*** Extracted information Section Begins ***

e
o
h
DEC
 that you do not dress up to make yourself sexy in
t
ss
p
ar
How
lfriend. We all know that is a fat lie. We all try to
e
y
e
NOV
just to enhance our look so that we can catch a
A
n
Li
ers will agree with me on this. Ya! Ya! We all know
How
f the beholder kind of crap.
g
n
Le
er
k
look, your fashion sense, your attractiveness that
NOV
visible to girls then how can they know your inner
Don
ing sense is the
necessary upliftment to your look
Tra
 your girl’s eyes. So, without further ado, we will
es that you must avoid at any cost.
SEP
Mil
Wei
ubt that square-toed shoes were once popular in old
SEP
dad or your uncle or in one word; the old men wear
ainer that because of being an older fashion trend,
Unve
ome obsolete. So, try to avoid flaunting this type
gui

*** Extracted information Section Ends ***
*** Extracted information Section Begins ***

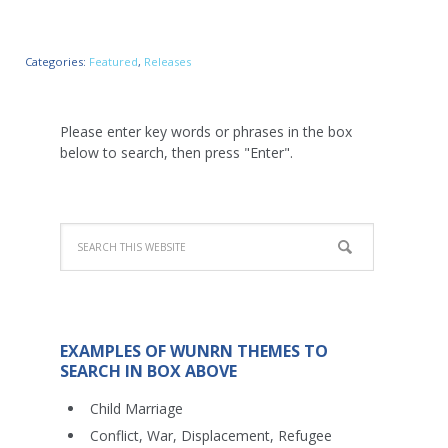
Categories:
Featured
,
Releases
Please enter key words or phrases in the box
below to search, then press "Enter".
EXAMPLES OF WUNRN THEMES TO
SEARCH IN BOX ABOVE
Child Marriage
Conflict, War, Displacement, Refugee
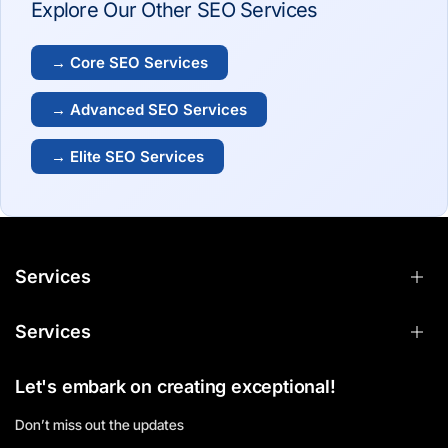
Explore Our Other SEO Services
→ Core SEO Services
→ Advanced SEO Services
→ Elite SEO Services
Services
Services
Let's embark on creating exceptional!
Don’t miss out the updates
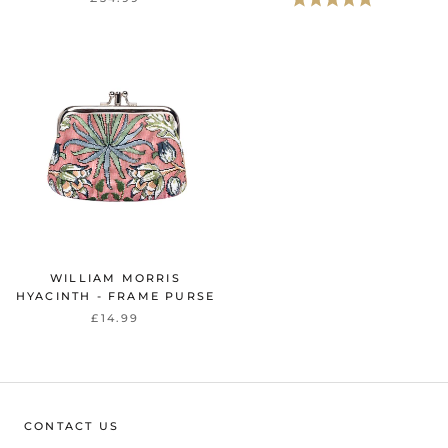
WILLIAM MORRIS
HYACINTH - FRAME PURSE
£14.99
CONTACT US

*** Extracted information Section Ends ***

(How to complete this task):
Lines that contain the string "then" should be copied from the material above.

(Response below):
visible to girls then how can they know your inner
below to search, then press "Enter".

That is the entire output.